Dans quel but ? Je voulais chercher la bonde, la retirer bien vite, et boire ; je ne pouvais avoir d’autre intention.

Hélas ; ma joie devait s’éteindre aussi promptement qu’elle était née. Je fus néanmoins quelque temps avant d’en arriver là ; il me fallut d’abord parcourir avec les mains toute la surface de la barrique, en palper toutes les douelles, avec le tact soigneux qui caractérise les aveugles ; et je recommençai l’opération plus d’une fois avant d’accepter la triste certitude que la bonde se trouvait du côté de la muraille, il m’était impossible de l’atteindre, et la précieuse barrique m’était complétement fermée.

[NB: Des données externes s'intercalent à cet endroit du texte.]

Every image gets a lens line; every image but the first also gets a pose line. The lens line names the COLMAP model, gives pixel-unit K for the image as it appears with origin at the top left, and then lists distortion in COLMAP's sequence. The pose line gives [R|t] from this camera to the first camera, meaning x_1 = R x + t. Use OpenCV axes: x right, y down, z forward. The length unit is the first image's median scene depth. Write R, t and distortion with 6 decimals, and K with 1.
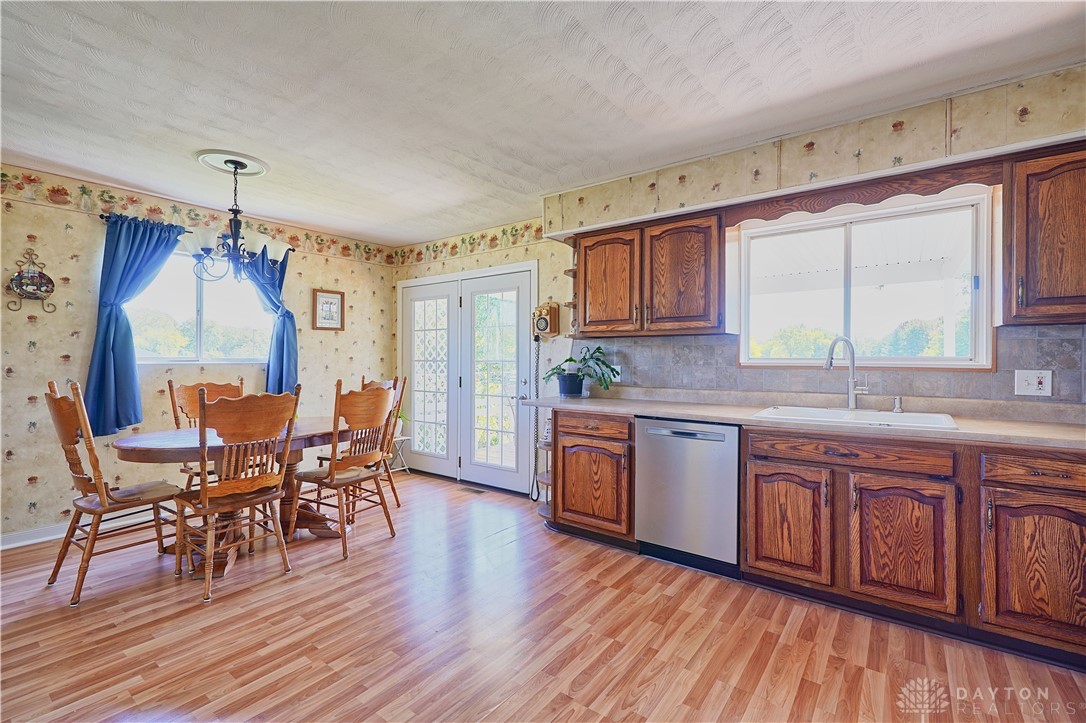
lens RADIAL K [[493.8, 0, 541.2], [0, 493.8, 359.7], [0, 0, 1]] dist [0.004970, 0.000974]
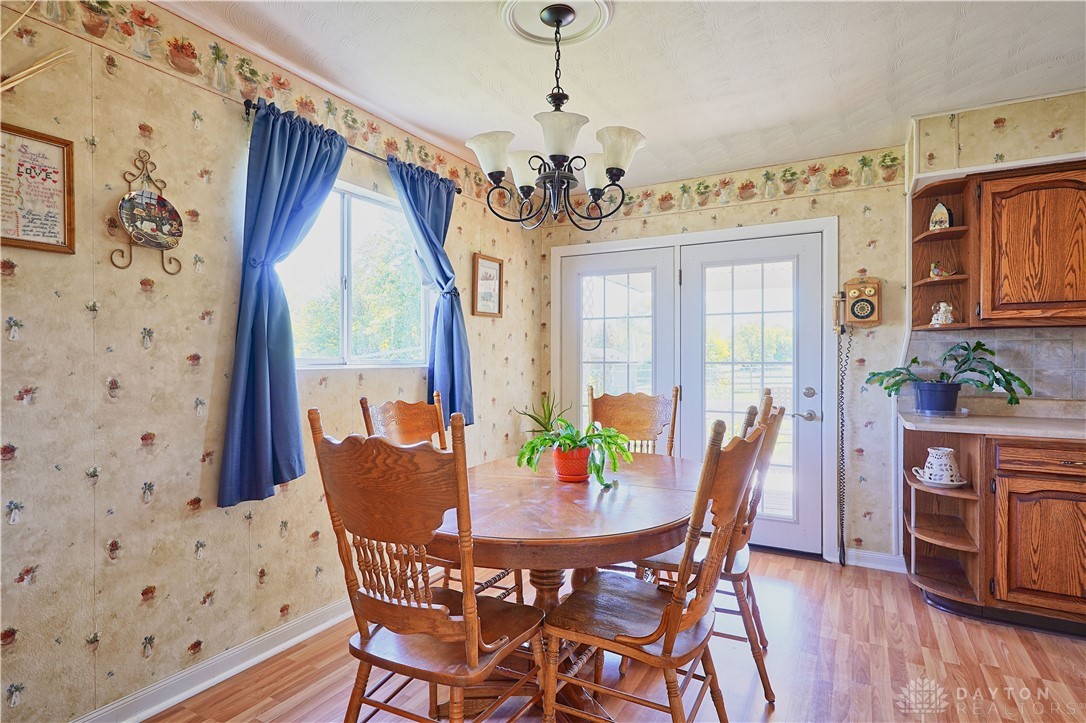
lens RADIAL K [[579.2, 0, 544.9], [0, 579.2, 360.0], [0, 0, 1]] dist [0.001732, 0.001395]
pose [[0.989497, -0.002402, 0.144530, -0.648367], [0.002460, 0.999997, -0.000224, -0.002170], [-0.144529, 0.000577, 0.989500, 0.311823]]
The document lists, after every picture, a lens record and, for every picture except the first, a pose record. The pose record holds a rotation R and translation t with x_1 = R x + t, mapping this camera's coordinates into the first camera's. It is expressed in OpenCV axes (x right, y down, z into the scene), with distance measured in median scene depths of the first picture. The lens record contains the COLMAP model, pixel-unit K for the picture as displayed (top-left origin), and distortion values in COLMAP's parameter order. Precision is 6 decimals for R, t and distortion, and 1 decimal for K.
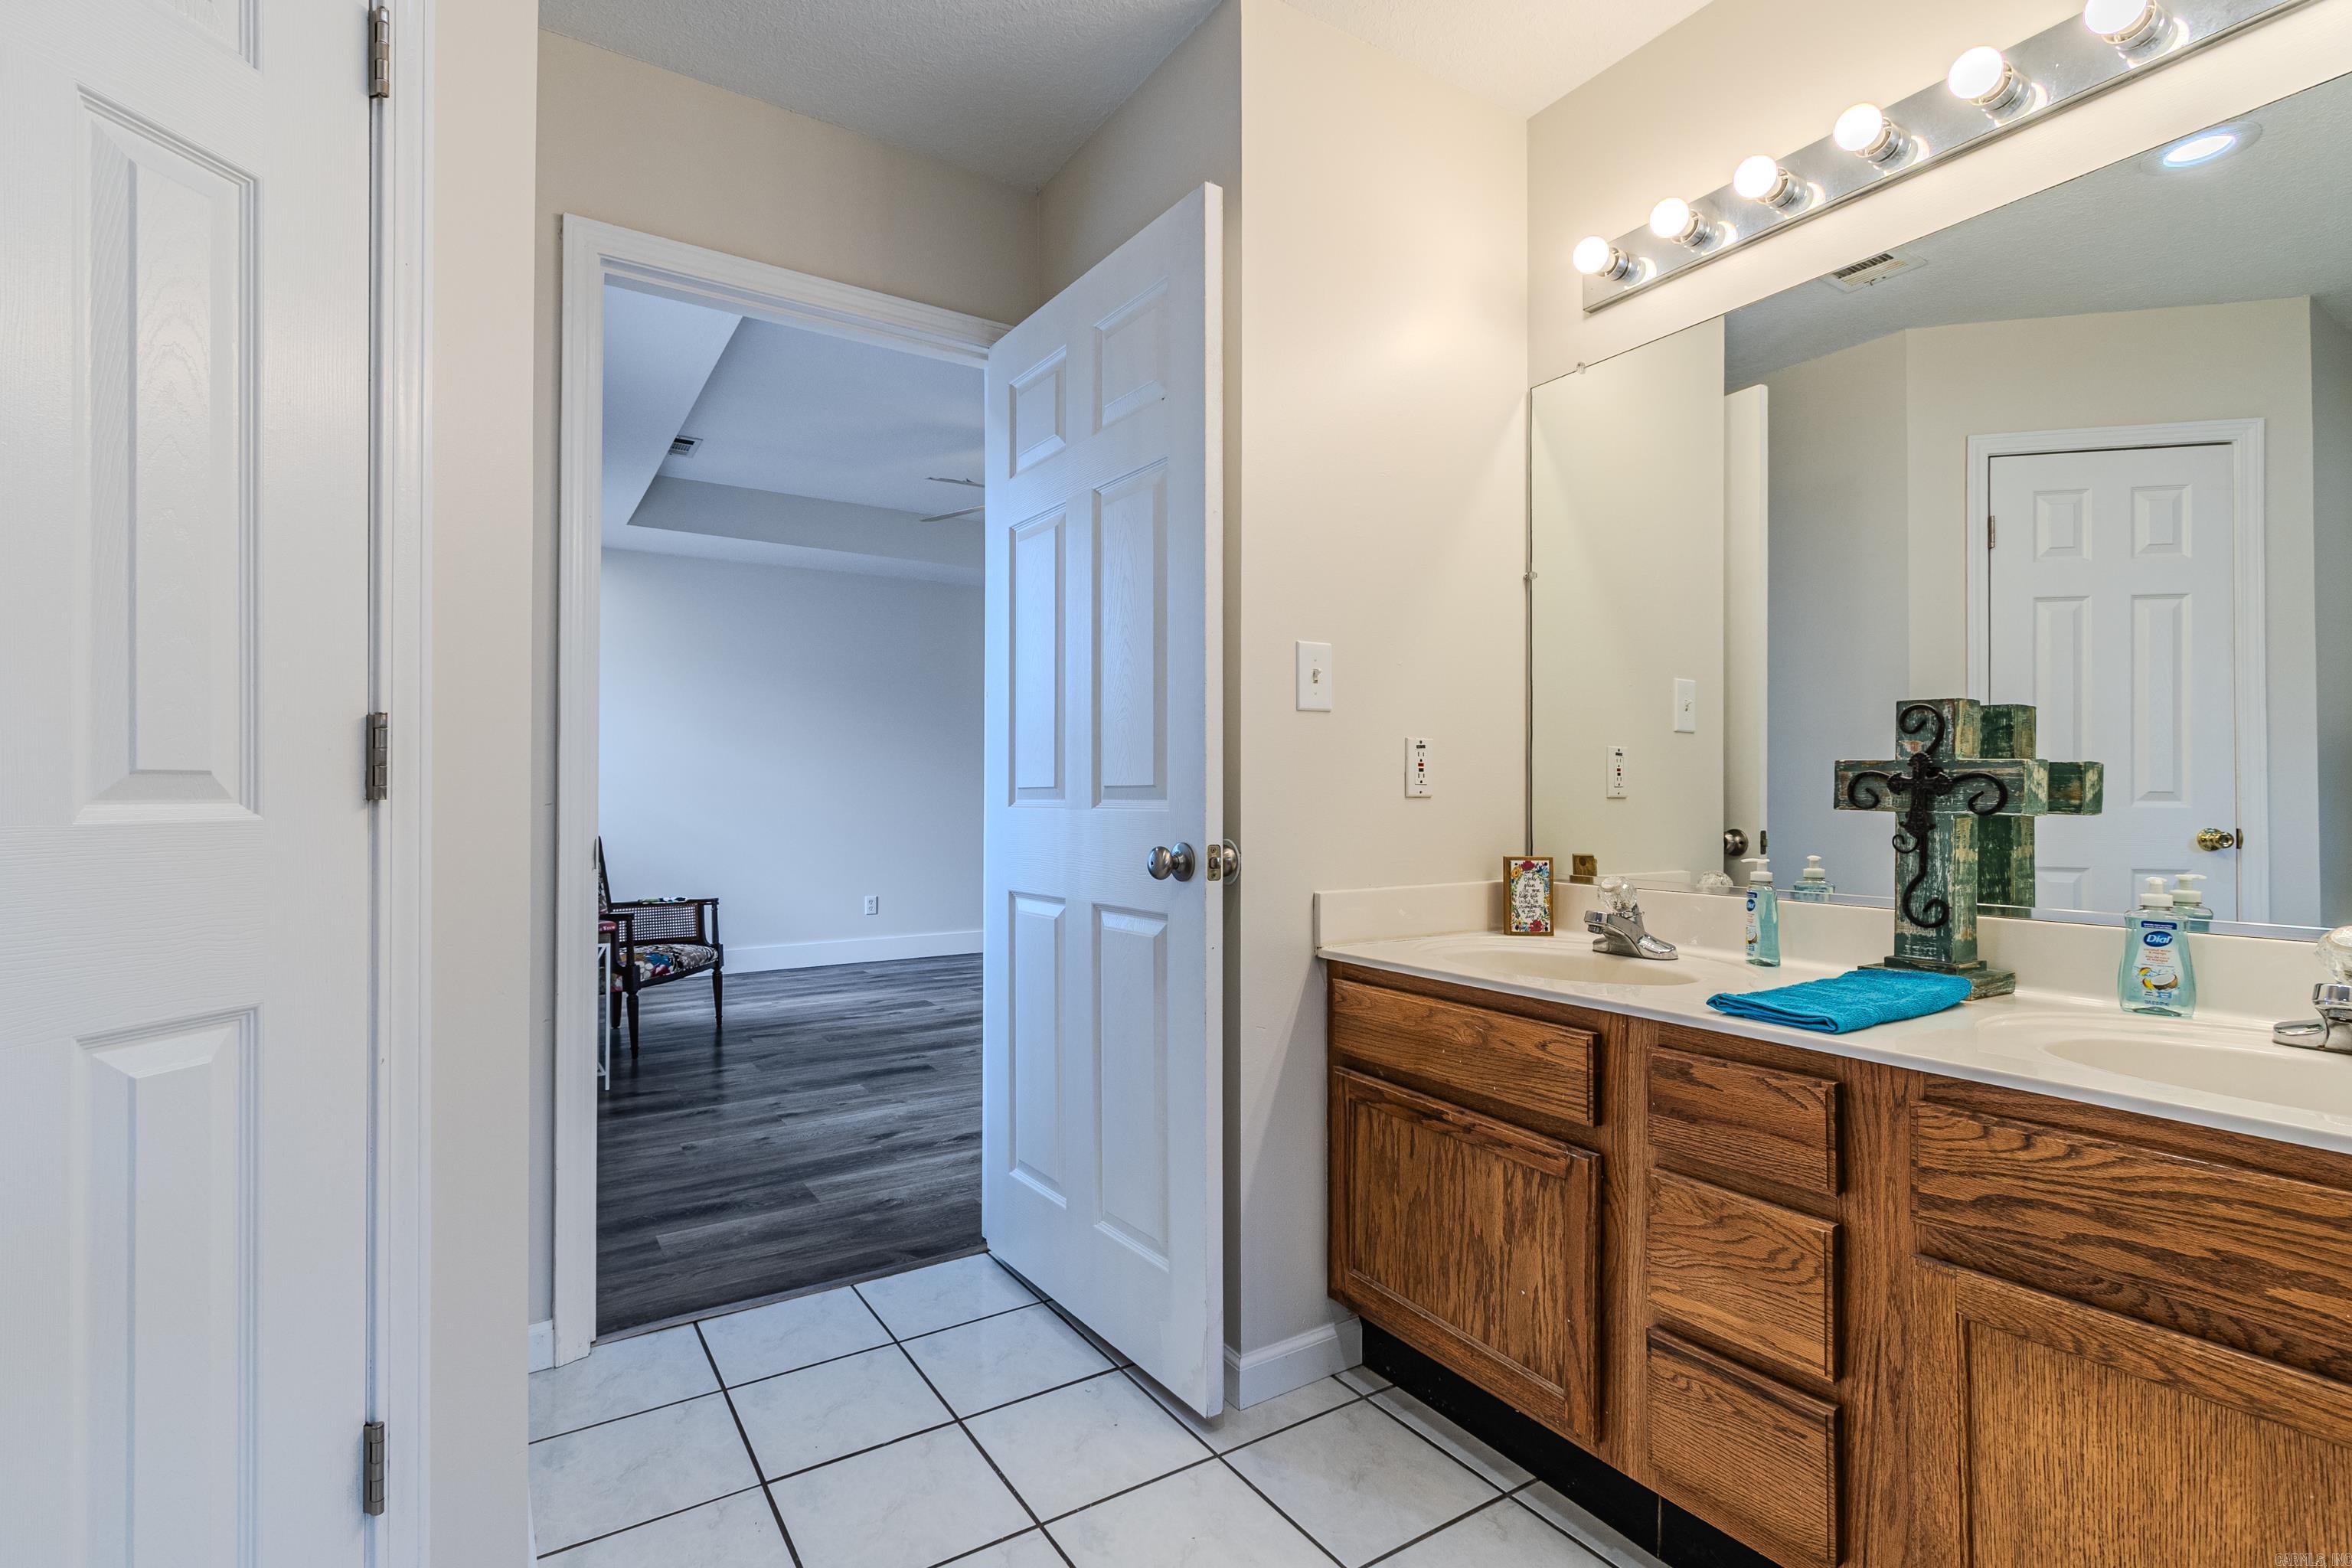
lens RADIAL K [[1080.0, 0, 1176.0], [0, 1080.0, 784.0], [0, 0, 1]] dist [0.003716, -0.000304]
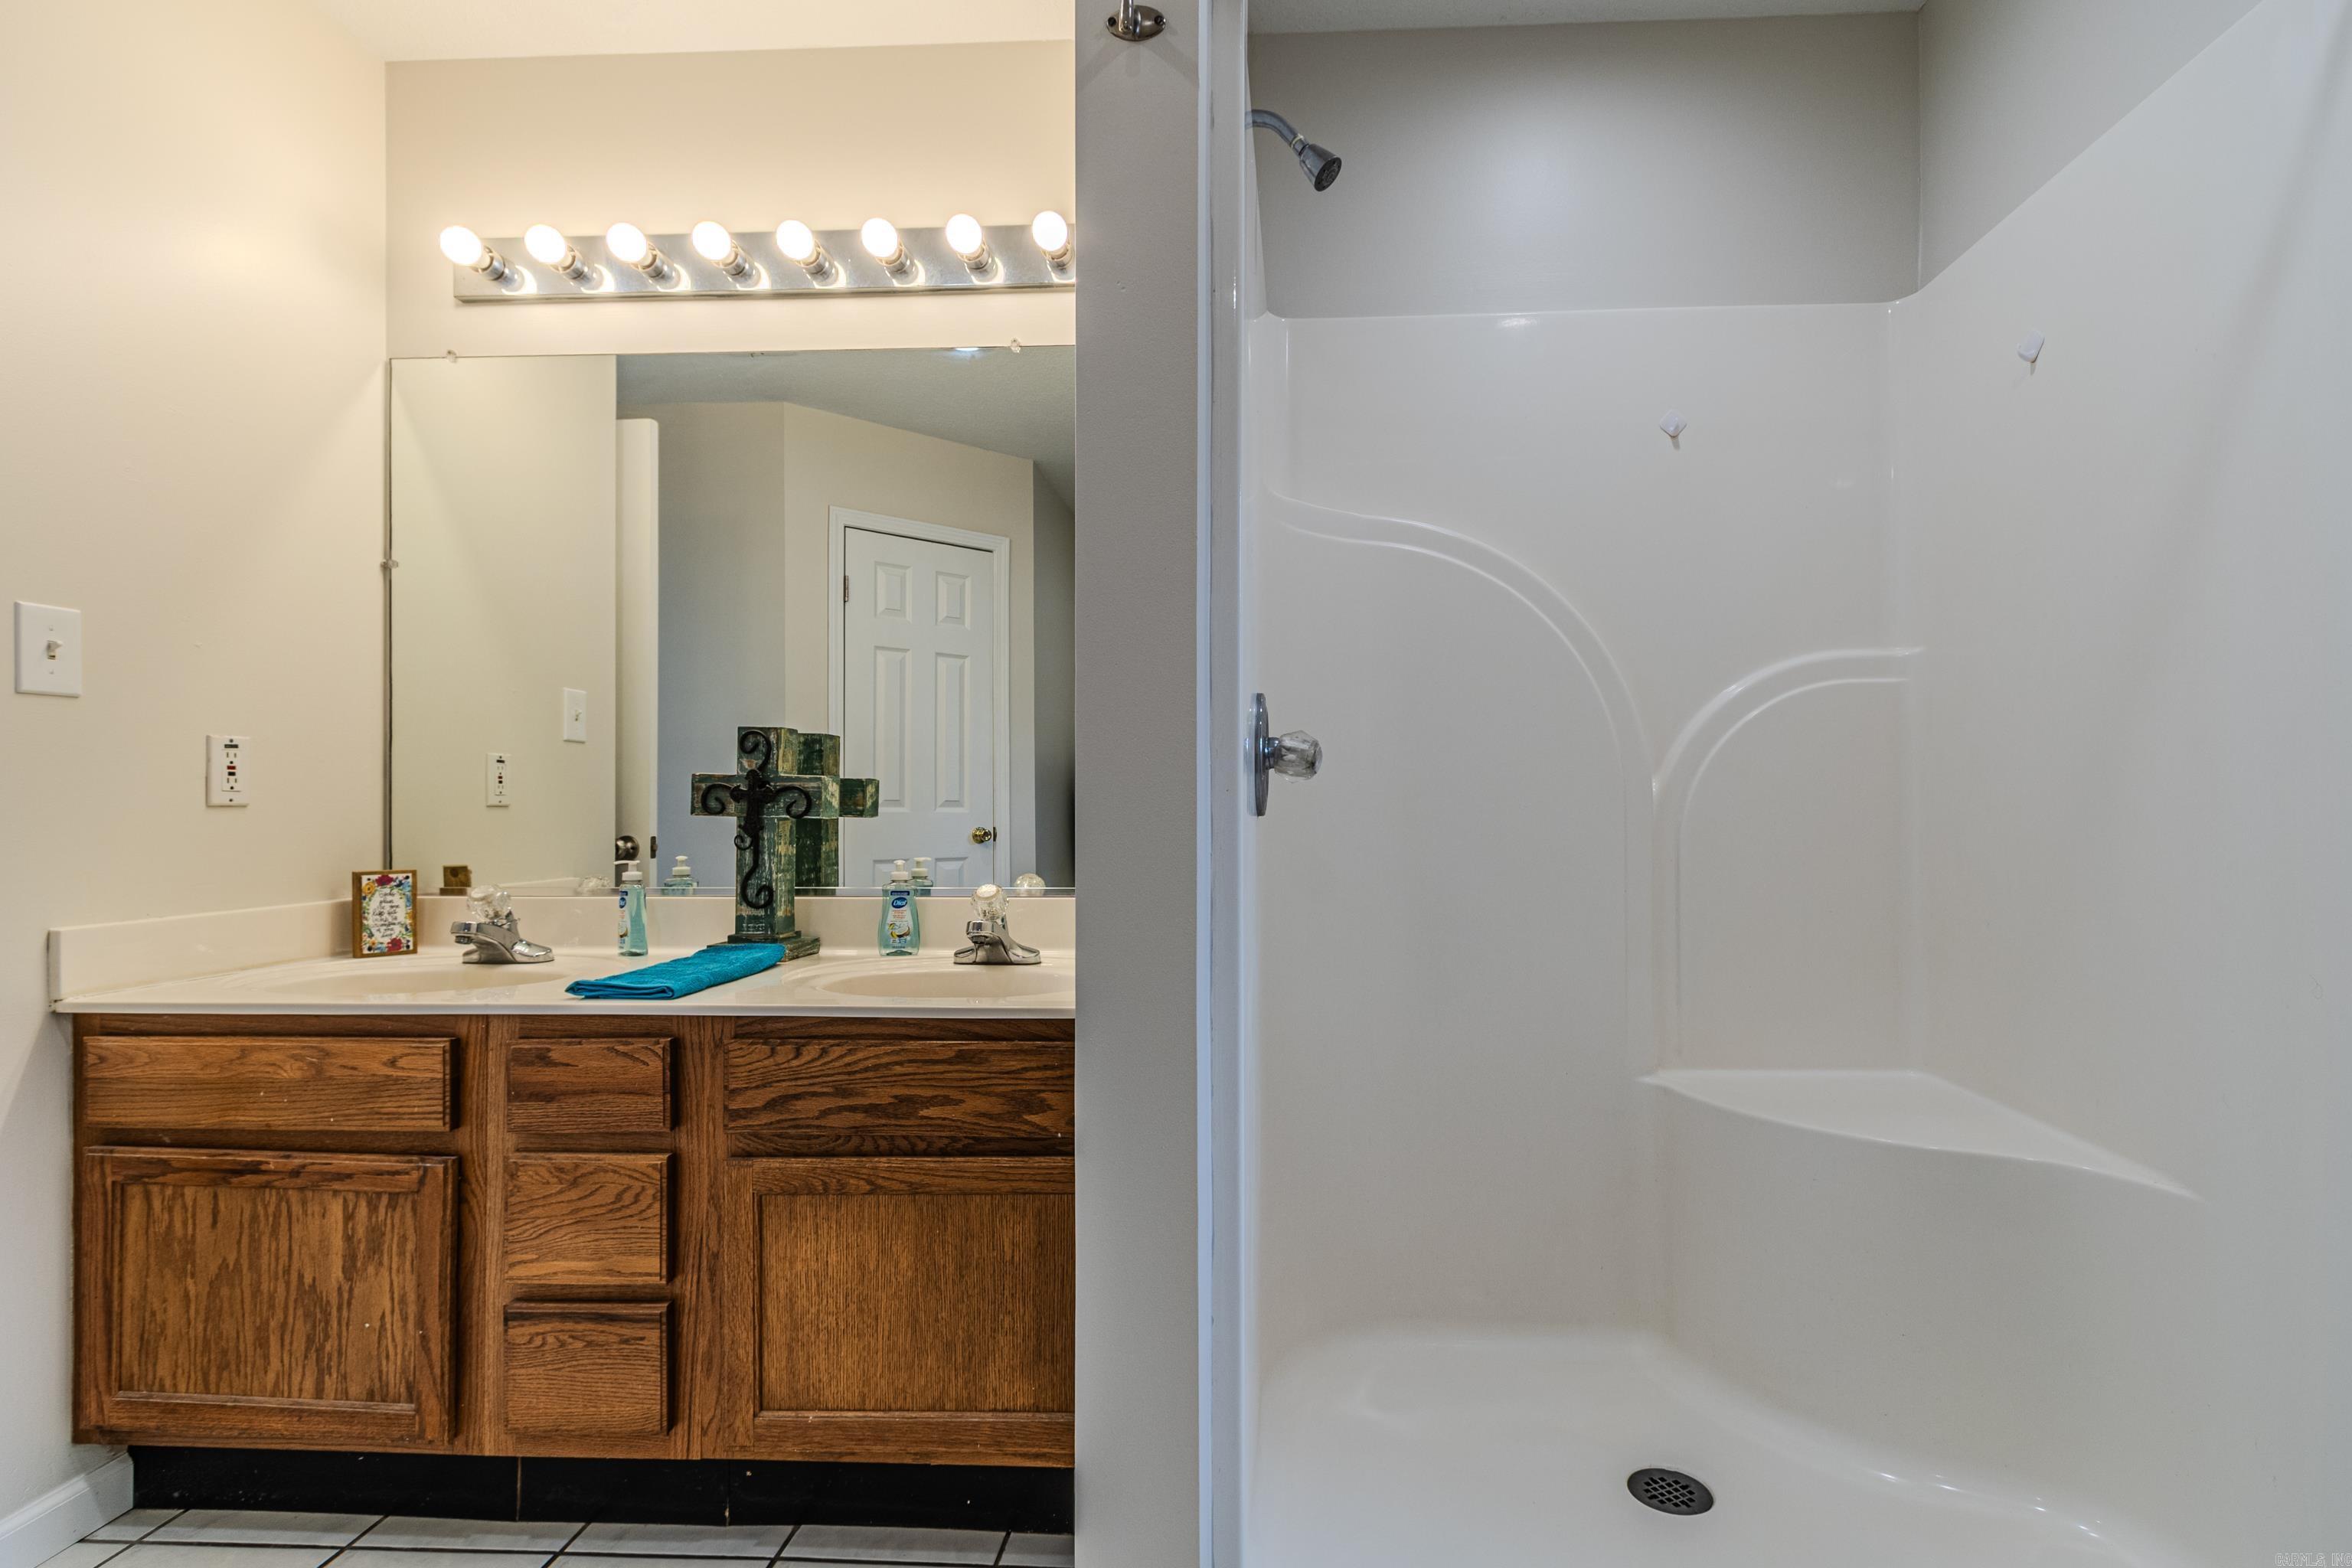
lens RADIAL K [[1068.7, 0, 1186.3], [0, 1068.7, 802.2], [0, 0, 1]] dist [0.007821, -0.003487]
pose [[0.585490, -0.000528, 0.810680, -0.021405], [-0.006821, 0.999961, 0.005578, -0.001010], [-0.810651, -0.008796, 0.585463, -0.127434]]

Je savais que tous les tonneaux ont une seconde ouverture, située à l’un des deux fonds, et je m’étais mis en quête de celle qui devait exister à ma futaille ; mais le premier mouvement que je fis m’annonça que les deux bouts en étaient bloqués, l’un par une caisse, l’autre par la seconde barrique mentionnée dans l’inventaire de ma cellule.

Il me vint à l’esprit que cette dernière pouvait également contenir de l’eau, et j’en commençai l’inspection ; mais je ne pus tâter qu’une faible partie de son étendue, et n’y rencontrai que la surface unie du chêne, qui m’opposait la résistance du roc.

C’est alors que je retombai dans ma misère, et que je me livrai à tout ce que le désespoir a de plus cruel. Plus que jamais la tentation était vive ; j’entendais l’eau à trois centimètres de mes lèvres, et je ne pouvais pas la goûter. Oh ! si j’avais pu seulement en humecter ma gorge brûlante !

S’il y avait eu près de moi une hache, et que ma prison eût été assez haute pour que je pusse m’en servir, comme j’aurais largement ouvert cette grande citerne pour m’abreuver de son contenu ! Mais je n’avais pas de hache, pas d’instruments tranchants, et sans une bonne lame comment percer ou fendre ces douelles de chêne, aussi impénétrables pour moi que du fer ? Quand même j’aurais trouvé l’une ou l’autre des ouvertures de la futaille, avec quoi en aurais-je ôté le bondon, arraché le fausset ? Je n’y avais pas songé dans mon élan de bonheur ; mais il était impossible de le faire avec mes doigts, sans tenailles, sans levier d’aucune espèce.

Je crois m’être levé en chancelant, pour examiner de nouveau la barrique ; je n’en suis pas sûr, tant j’étais foudroyé par la déception amère qui avait suivi ma joie ; il m’est resté néanmoins un vague souvenir d’avoir machinalement exploré le dessus du tonneau, essayé de mouvoir la caisse ; et plus consterné que jamais de l’inutilité de mes efforts, d’être revenu me coucher, en proie au plus morne désespoir.

J’ignore combien de temps dura cette nouvelle crise ; mais je me souviens toujours du fait qui dissipa la fatale influence sous laquelle je succombais, et qui me rendit toute mon activité.